Wednesday, February 20, 2008

Whittling



The panic in S'quatch's voice was evident as we topped the rise of the first hill at Munson. I was not supposed to be there, on his wheel, breathing down his neck. In hindsight I probably would have enjoyed the ride more if I had sandbagged a little, allowing him to think that he still held a solid advantage over me. After that moment, it was breakneck, frantic, pell mell screaming through the woods blindly. He flew like Ichabod Crane before the Headless Horseman. I dispatched one of the killer robots-Mystery the Untameable Robot- to rein him in, but soon it will be I who does the reining, and the reigning.

I am Juancho the whittler, and I am steadily carving on the hickory knot of victory.

5 comments:

Anonymous said...

more like a balloon knot of puckery...

The Bald Fiddler said...

Go gettum' tiger. Reminds me of the time you turned on your heels and chased that bully right out of your yard. By the way, today I spotted a 30 year old Raleigh LeTour 10 speed road bike being sold by the original owner. Brought back a lot of memories but alas it had a heavy steel frame and it was priced like it was titanium. Besides I'm past riding in traffic.

Dr. J

Ms. Moon said...

Like the new look, Juancho. Man, it's REALLY been a while since I've seen you.

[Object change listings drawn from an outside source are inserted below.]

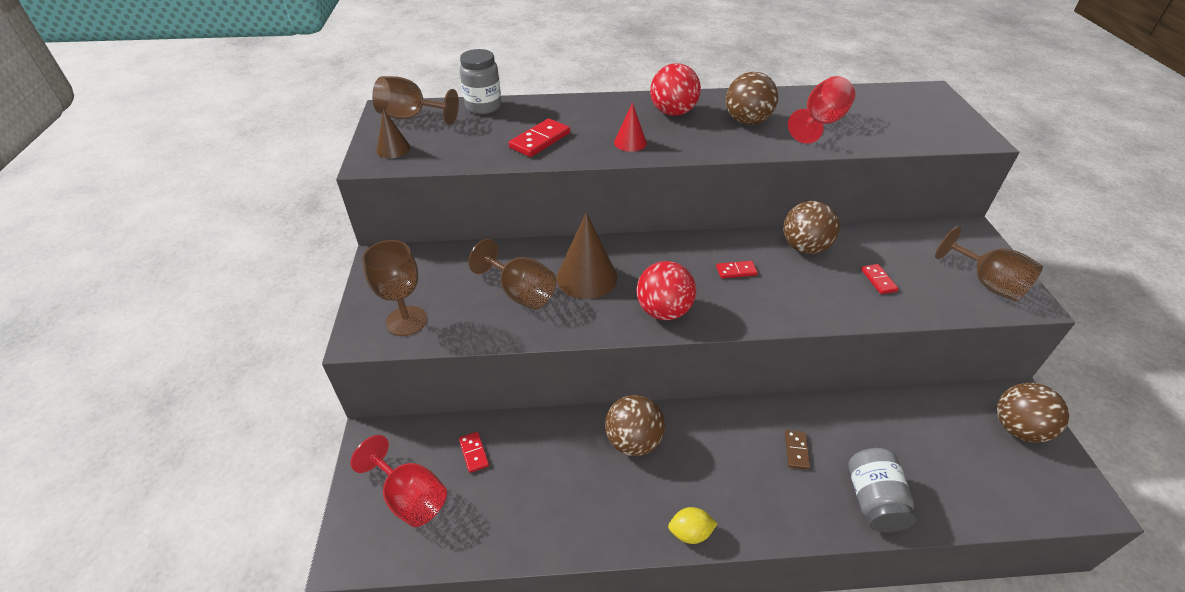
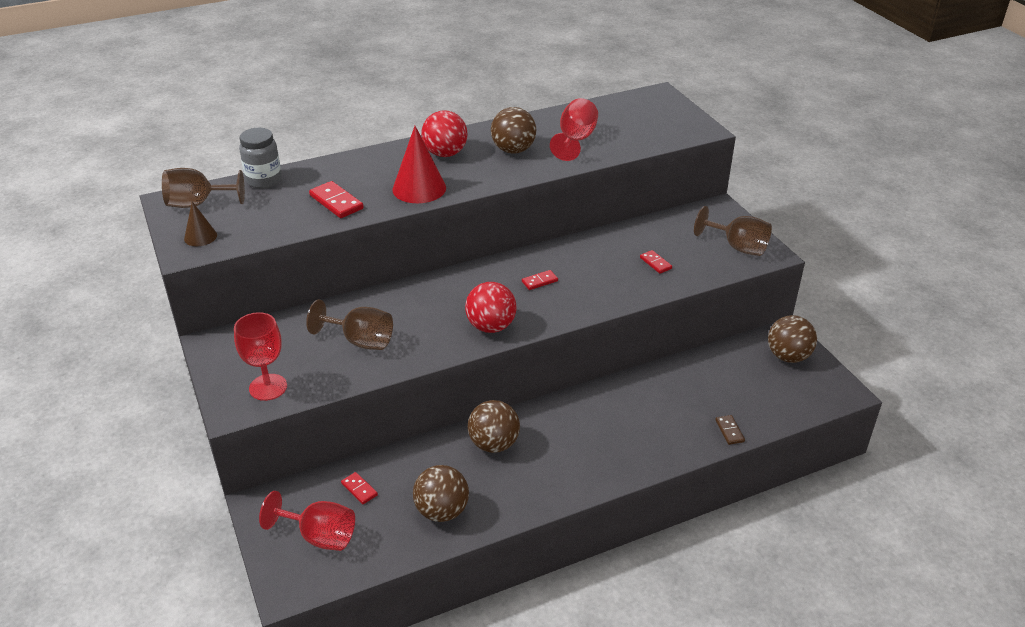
camera: 20 degrees left, 5 degrees down
brown goblet [362,240,427,336] -> red goblet [234,312,287,401]
red domino [509,118,570,157] -> red domino turned 60 degrees counterclockwise [309,181,364,218]
brown cone [556,212,617,299] -> none
red cone [614,102,647,152] -> red cone [392,126,446,203], size x1.79
yellow lemon [668,507,718,544] -> none
brown ball [784,201,840,254] -> brown ball moved to [413,465,469,522]
brown domino [785,430,810,469] -> brown domino moved to [715,415,745,445]
grey jar [848,448,916,532] -> none

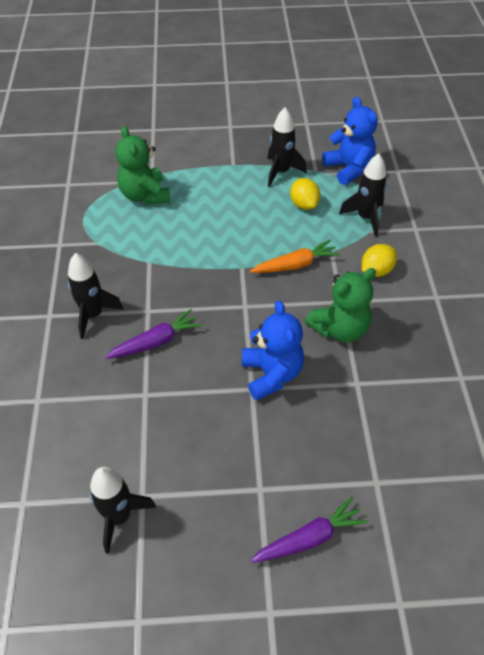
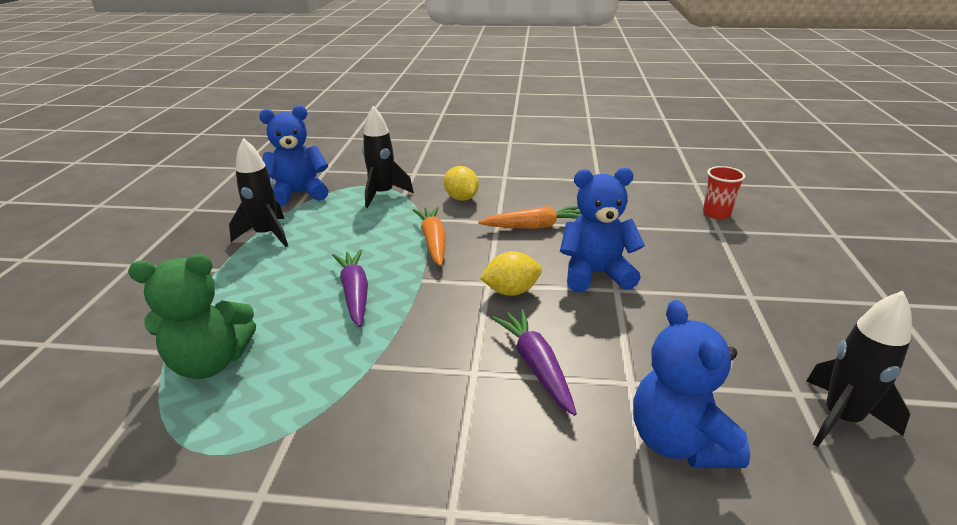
camera: 80 degrees left, 20 degrees down
black rocket [68,253,124,339] -> none
purple carrot [250,497,368,563] -> purple carrot moved to [332,250,368,327]
yellow lemon [290,178,320,210] -> yellow lemon moved to [480,251,542,296]
green teddy bear [305,268,376,342] -> orange carrot [478,206,581,229]
none -> blue teddy bear [633,300,750,468]
none -> red cup [703,166,745,219]

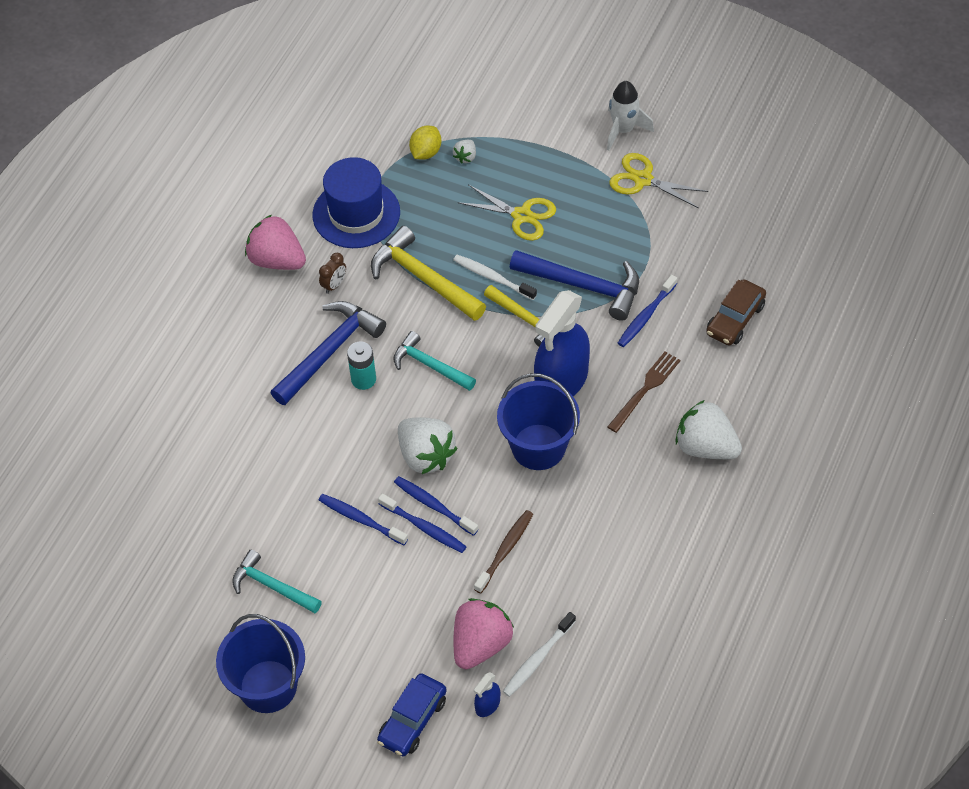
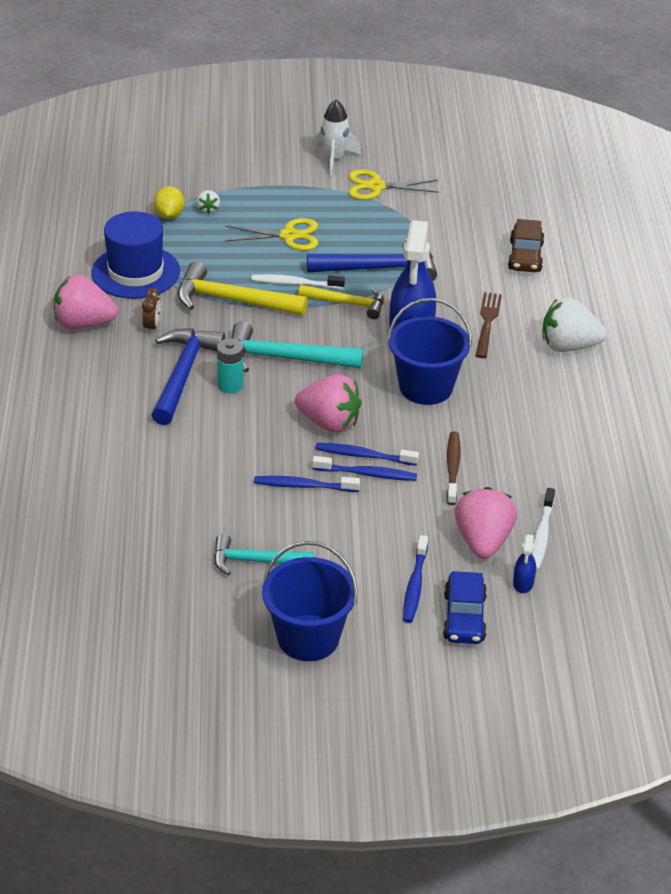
camera: 30 degrees left, 15 degrees down
turquoise hammer [393,331,476,391] -> turquoise hammer [232,321,364,373], size x1.52
white strawberry [398,417,457,474] -> pink strawberry [295,374,362,433]
blue toothbrush [618,275,677,347] -> blue toothbrush moved to [403,535,428,623]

Human Wrecking Ball said...

Was the whittler a character on the original Batman? That was a nice post.
Normally I would be rooting for anyone attacking the squatch, but after seeing how mean you are to him I sorta feel sorry for the big hairy BASTARD!
w.b.

sasquatch said...

You tell him, W.B. -- that ornery bastard!

Whittling is a harmless hobby, and perfect for retirement.